(Passage given)
──────
Referring to Fig. 5, the control information relay device 30 first uses a method of Non Patent Literature 3 or the like to perform an operation of searching a network topology configured by the respective forwarding nodes 20, and of setting a route of the in-band secure channel (step S001).

Next, the control information relay device 30 obtains address information of the control device 10 and the forwarding node(s) set on the side of the respective forwarding node(s) 20 (step S002).

Next, the control information relay device 30 assigns address information on the control device 10 side to address information set on the side of the respective forwarding nodes 20, based on a prescribed rule (step S003).

Next, the control information relay device 30 stores in the address conversion table holding unit 35 the address conversion table associating a set of address information set on the side of the respective forwarding nodes 20 and address information assigned to the control device side (step S004).

It is to be noted that the address information on the control device 10 side assigned in the abovementioned step S003 can be created using various methods, in accordance with an assignable address range of the control information relay device 30 or the number of forwarding nodes 20 that are to be managed.

For example, as shown in Fig. 4, in addition to a method of assigning new address information on the control device side for each control channel ID, source IP address (srcIP), source port number (srcPort), destination IP address (dstIP), and destination port number (dstPort), as shown in Fig. 6 it is possible to employ a method assigning the new address information on the control device side based on a combination with the exception of the source port number (srcPort). That is, outside of the source port number, it is possible to assign the new address information on the control device side for each combination of control channel ID, source IP address, destination IP address, and destination port number. Furthermore, in the example of Fig. 6, it is possible to reuse an IP address, as where "(reuse)" is noted in the lowest entry. In addition, in the example of Fig. 6, compared to Fig. 4, port numbers are omitted in the address information on the control device side; this is because only the IP address of a packet sent from a forwarding node 20 is converted, and a port number of the packet sent from the forwarding node 20 is used as it is (the port number is passed through).

In the same way, as shown in Fig. 7, it is possible to employ a method of assigning new address information on the control device side based on a combination with the exception of (i.e., without) the destination port number (dstPort). That is, other than the destination port number, it is possible to assign the new address information on the control device side, for each combination of control channel ID, source IP address, source port number, and destination IP address. Furthermore, in the example of Fig. 7, it is possible to reuse an IP address and port number set, as where "(reuse)" is noted in the second entry from the bottom.

In the same way, as shown in Fig. 8, it is possible to employ a method of assigning new address information on the control device side based on a combination with the exception of the source port number (srcPort) and the destination port number (dstPort). That is, other than the source port number and the destination port number, it is possible to assign the new address information on the control device side for each combination of control channel ID, source IP address, and destination IP address. Furthermore, in the example of Fig. 8, it is possible to reuse an IP address, as where "(reuse)" is noted in the first and second entries from the bottom. It is to be noted that the example of Fig. 8 is equivalent to assigning a new address for each channel ID.
──────
(To be done)
1 – In the passage on address assignment, where does the control information relay device store the address conversion table?
2 – Using the passage on address assignment, explain why port numbers are omitted from the address information on the control device side in the example of Fig. 6, compared to Fig. 4.
──────
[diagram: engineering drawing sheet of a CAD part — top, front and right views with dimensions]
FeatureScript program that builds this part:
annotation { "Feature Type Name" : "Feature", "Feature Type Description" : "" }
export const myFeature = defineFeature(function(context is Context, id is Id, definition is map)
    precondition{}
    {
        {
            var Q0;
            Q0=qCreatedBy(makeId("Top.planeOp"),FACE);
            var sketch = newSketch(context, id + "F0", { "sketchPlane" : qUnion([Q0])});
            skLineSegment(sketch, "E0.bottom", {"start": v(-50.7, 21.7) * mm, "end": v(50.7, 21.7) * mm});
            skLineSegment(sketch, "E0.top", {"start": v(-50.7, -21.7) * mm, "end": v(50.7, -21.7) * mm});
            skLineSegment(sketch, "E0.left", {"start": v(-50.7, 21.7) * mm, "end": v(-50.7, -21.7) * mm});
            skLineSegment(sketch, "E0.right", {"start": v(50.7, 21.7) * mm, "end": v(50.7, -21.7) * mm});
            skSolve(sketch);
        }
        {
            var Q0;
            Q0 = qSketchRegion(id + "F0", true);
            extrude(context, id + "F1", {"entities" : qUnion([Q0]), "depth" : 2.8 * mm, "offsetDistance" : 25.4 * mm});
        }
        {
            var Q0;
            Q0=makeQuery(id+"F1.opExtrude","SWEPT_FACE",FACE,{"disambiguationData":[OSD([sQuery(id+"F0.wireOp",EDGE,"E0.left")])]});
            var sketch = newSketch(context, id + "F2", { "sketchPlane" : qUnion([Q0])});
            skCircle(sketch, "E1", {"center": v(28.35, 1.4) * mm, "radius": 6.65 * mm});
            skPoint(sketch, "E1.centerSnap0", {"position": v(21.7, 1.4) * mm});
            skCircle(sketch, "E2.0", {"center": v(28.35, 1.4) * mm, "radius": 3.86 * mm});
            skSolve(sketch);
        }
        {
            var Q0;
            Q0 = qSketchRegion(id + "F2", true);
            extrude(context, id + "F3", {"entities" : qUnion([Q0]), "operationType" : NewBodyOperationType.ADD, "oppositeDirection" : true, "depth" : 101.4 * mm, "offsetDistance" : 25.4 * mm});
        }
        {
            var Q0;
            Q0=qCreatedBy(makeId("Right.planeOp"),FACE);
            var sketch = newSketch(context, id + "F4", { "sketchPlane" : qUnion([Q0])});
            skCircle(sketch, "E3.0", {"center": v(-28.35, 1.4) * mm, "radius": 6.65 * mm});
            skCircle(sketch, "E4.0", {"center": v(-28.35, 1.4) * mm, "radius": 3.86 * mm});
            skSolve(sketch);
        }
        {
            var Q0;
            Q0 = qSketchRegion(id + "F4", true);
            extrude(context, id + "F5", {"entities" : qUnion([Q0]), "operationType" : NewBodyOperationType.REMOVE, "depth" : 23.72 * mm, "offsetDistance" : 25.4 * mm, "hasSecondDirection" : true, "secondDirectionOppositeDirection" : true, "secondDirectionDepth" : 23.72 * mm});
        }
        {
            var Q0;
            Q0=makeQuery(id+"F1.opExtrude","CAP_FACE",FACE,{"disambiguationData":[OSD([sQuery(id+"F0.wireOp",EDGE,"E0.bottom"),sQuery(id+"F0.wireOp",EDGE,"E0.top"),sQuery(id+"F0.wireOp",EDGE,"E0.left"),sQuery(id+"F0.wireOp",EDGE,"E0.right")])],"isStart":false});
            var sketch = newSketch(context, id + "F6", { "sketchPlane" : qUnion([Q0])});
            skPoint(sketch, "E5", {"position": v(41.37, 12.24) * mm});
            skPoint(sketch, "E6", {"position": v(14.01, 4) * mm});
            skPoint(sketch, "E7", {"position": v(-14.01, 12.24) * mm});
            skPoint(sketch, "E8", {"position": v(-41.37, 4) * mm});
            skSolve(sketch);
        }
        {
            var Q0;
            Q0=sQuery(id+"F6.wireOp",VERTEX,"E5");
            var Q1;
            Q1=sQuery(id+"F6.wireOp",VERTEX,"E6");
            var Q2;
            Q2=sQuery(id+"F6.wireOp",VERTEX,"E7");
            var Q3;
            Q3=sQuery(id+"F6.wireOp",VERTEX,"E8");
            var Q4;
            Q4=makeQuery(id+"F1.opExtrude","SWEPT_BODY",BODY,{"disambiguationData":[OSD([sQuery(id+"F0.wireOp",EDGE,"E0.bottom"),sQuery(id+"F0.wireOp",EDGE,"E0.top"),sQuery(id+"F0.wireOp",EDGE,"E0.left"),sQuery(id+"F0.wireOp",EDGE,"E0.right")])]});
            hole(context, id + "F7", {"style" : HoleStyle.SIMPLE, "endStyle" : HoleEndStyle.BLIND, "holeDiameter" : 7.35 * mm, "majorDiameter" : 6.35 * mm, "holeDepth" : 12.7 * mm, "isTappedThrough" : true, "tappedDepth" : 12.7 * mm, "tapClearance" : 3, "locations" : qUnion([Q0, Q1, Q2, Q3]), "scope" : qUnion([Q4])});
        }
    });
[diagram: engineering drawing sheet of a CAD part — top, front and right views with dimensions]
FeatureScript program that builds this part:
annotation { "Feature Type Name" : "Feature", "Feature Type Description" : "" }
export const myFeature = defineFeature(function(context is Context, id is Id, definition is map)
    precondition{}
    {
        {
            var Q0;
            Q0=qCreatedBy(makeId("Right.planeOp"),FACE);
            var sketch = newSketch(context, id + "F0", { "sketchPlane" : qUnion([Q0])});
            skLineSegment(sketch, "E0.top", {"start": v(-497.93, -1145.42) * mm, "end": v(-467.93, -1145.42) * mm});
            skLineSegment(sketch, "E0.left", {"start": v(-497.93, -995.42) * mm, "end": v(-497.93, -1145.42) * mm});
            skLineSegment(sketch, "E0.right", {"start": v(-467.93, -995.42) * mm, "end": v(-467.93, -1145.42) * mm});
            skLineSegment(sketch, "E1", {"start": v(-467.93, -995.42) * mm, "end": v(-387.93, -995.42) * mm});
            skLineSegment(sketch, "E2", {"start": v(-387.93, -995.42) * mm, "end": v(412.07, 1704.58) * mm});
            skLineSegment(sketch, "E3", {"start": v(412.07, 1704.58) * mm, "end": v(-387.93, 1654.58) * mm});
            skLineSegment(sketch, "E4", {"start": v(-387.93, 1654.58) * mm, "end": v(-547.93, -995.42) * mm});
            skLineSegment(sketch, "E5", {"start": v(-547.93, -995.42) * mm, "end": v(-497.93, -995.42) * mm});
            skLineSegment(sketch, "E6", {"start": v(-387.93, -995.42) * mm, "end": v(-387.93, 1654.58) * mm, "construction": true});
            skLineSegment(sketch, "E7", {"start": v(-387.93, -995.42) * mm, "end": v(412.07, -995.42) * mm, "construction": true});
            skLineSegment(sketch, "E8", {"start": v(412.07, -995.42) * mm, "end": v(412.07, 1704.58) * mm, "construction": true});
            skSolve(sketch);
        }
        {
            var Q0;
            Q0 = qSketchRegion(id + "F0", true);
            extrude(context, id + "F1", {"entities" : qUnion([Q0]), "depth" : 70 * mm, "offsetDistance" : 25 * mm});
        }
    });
──────
(Task-by-task outputs)
1 – It stores the table in the address conversion table holding unit 35 (step S004).

2 – In the Fig. 6 example, only the IP address of a packet sent from a forwarding node 20 is converted. The packet's port number is used as it is and passed through, so the control device side does not need its own port numbers.